Five things you can do to look after your mental health while homeworking

Chris Warburton · 28 August 2020

It is often said that working from home can help us keep our work-life balance in equilibrium, and support our mental health. While this is true, it can have its downsides, introducing new sources of stress as it reduces others.

Research into the relationship between flexible working and mental health suggests that homeworking is generally associated with greater job satisfaction and greater satisfaction with leisure time. This is principally due to three reasons:

  • Working from home can increase control and autonomy over working hours and arrangements, and may give employees flexibility in managing their workload.
  • It can reduce distractions or interruptions, especially if you are used to working in an open-plan office (although this might not be the case if you are also looking after others), which can increase productivity.
  • You do not have to navigate the rush hour traffic or squeeze yourself onto public transport.

Whether you work from home or on site, your employer has the same obligations to ensure that, as far as possible, you aren’t exposed to issues arising from work that will cause stress and mental health problems.

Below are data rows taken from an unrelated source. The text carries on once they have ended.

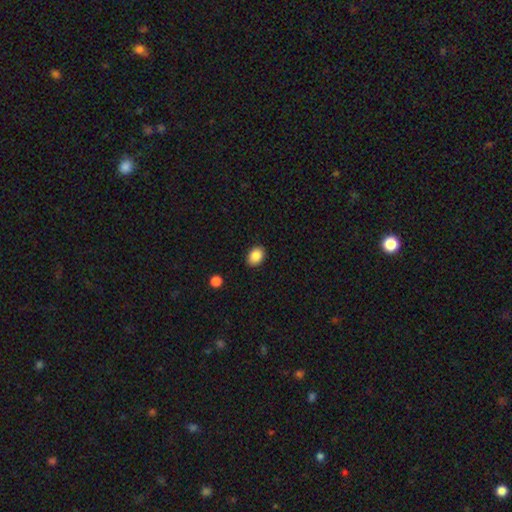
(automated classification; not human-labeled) Smooth or featured? smooth (87%)
How rounded? in between (75%)
Merging? none (89%)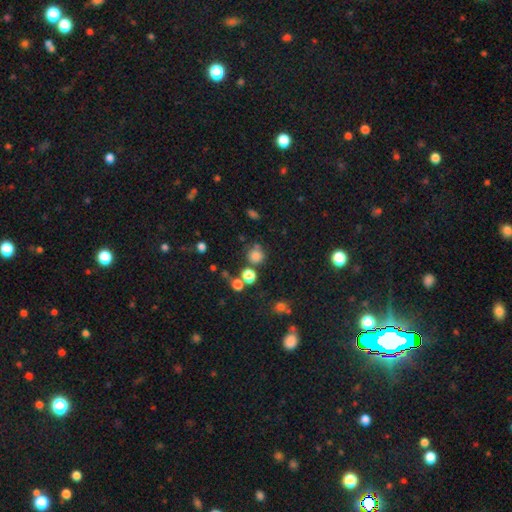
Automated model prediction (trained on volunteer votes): Smooth or featured? smooth (75%)
How rounded? round (89%)
Merging? none (69%)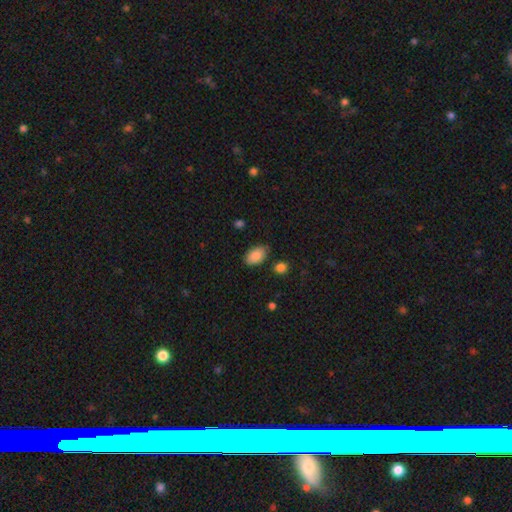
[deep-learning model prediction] smooth-or-featured: smooth: 88% | star or artifact: 7% | featured or disk: 5%
  how-rounded: in between: 92% | round: 7% | cigar-shaped: 1%
  merging: none: 80% | minor disturbance: 14% | major disturbance: 3% | merger: 2%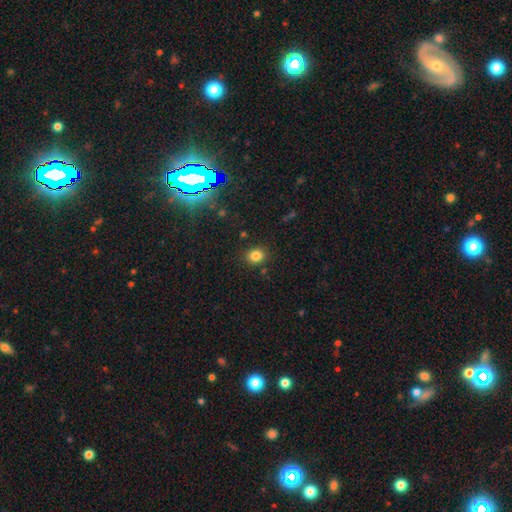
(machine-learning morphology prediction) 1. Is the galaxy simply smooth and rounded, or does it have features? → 81% smooth, 13% star or artifact, 5% featured or disk.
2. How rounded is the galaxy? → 68% round, 31% in between, 1% cigar-shaped.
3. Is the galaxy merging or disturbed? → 86% none, 9% minor disturbance, 3% major disturbance, 2% merger.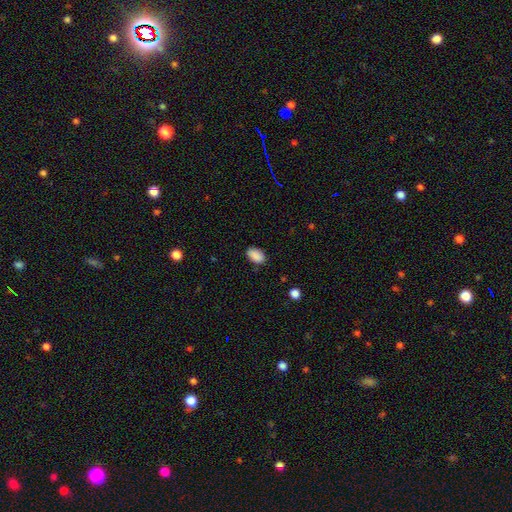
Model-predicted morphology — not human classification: Q: Smooth or featured?
A: smooth (89%); runner-up: star or artifact (8%)
Q: How rounded?
A: in between (90%); runner-up: round (8%)
Q: Merging?
A: none (84%); runner-up: minor disturbance (12%)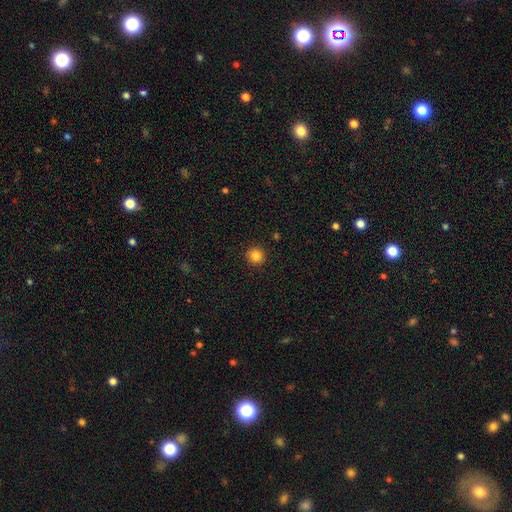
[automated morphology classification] smooth 84%, star or artifact 11%, featured or disk 5%. Down the decision tree: how rounded — round (95%); merging — none (93%).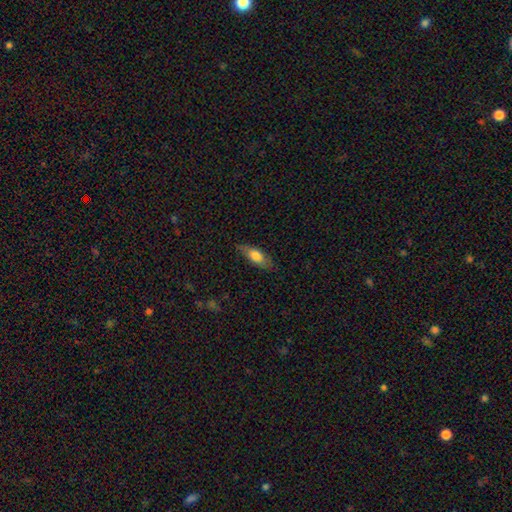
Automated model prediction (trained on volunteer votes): This appears to be a smooth galaxy with no disk features (71%) that is in between round and cigar-shaped (68%). Merging: none (79%).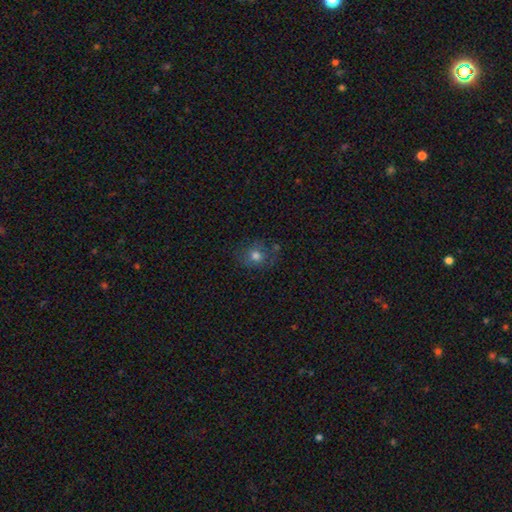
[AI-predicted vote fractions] Q: Smooth or featured?
A: smooth (70%); runner-up: star or artifact (16%)
Q: How rounded?
A: round (77%); runner-up: in between (22%)
Q: Merging?
A: none (73%); runner-up: minor disturbance (17%)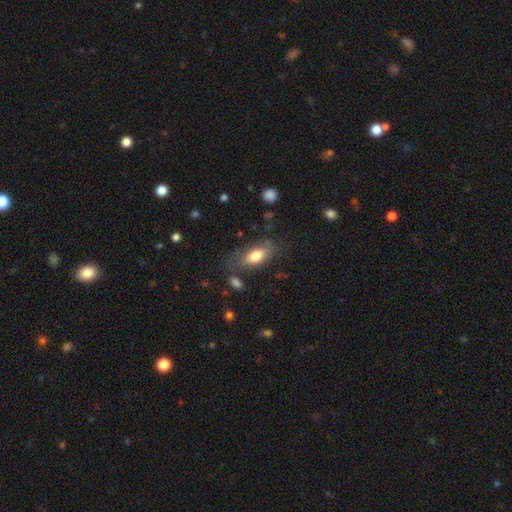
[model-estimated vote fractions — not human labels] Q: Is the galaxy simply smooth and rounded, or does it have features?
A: smooth — 74%.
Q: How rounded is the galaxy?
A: in between — 83%.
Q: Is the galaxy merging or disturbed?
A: none — 66%.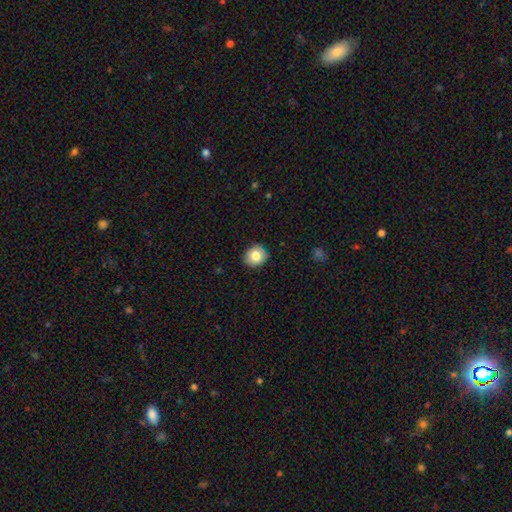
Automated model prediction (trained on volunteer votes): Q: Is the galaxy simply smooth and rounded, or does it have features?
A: smooth — 81%.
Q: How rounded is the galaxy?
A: round — 80%.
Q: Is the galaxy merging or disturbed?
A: none — 88%.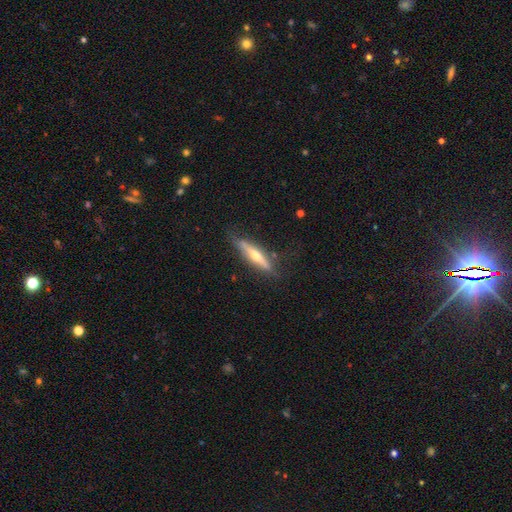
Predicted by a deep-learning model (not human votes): Q: Smooth or featured?
A: featured or disk (63%); runner-up: smooth (31%)
Q: Edge-on disk?
A: yes (92%); runner-up: no (8%)
Q: Edge-on bulge?
A: rounded (87%); runner-up: none (8%)
Q: Merging?
A: none (74%); runner-up: minor disturbance (19%)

But there are a number of things you can do to look after your mental health while homeworking – here are five.

Keep in touch

It is always important to nurture the social groups we are part of, especially when we work from home. Social groups provide people with physiological resources, and have been shown to buffer the effects of stress, to protect against depression relapse and to cope with the consequences of injury and trauma.

Regular communication, such as weekly calls, can help remote workers to feel more connected. Video meetings enable colleagues to see each other’s faces and body language, which is vital for building relationships, as well as making it easier to talk through shared work. Just don’t neglect making time for less formal conversations.

Stick to a routine

Working from home can make it more difficult to separate our home and work lives, perpetuating an always on culture.

Try to create a routine and stick to it. Aim to wake up around the same time every day, which will help stabilise your internal clock and improve your sleep. This is important, because one study of home workers based in 15 countries found 42% of them had trouble sleeping, compared with only 29% who always worked in the office.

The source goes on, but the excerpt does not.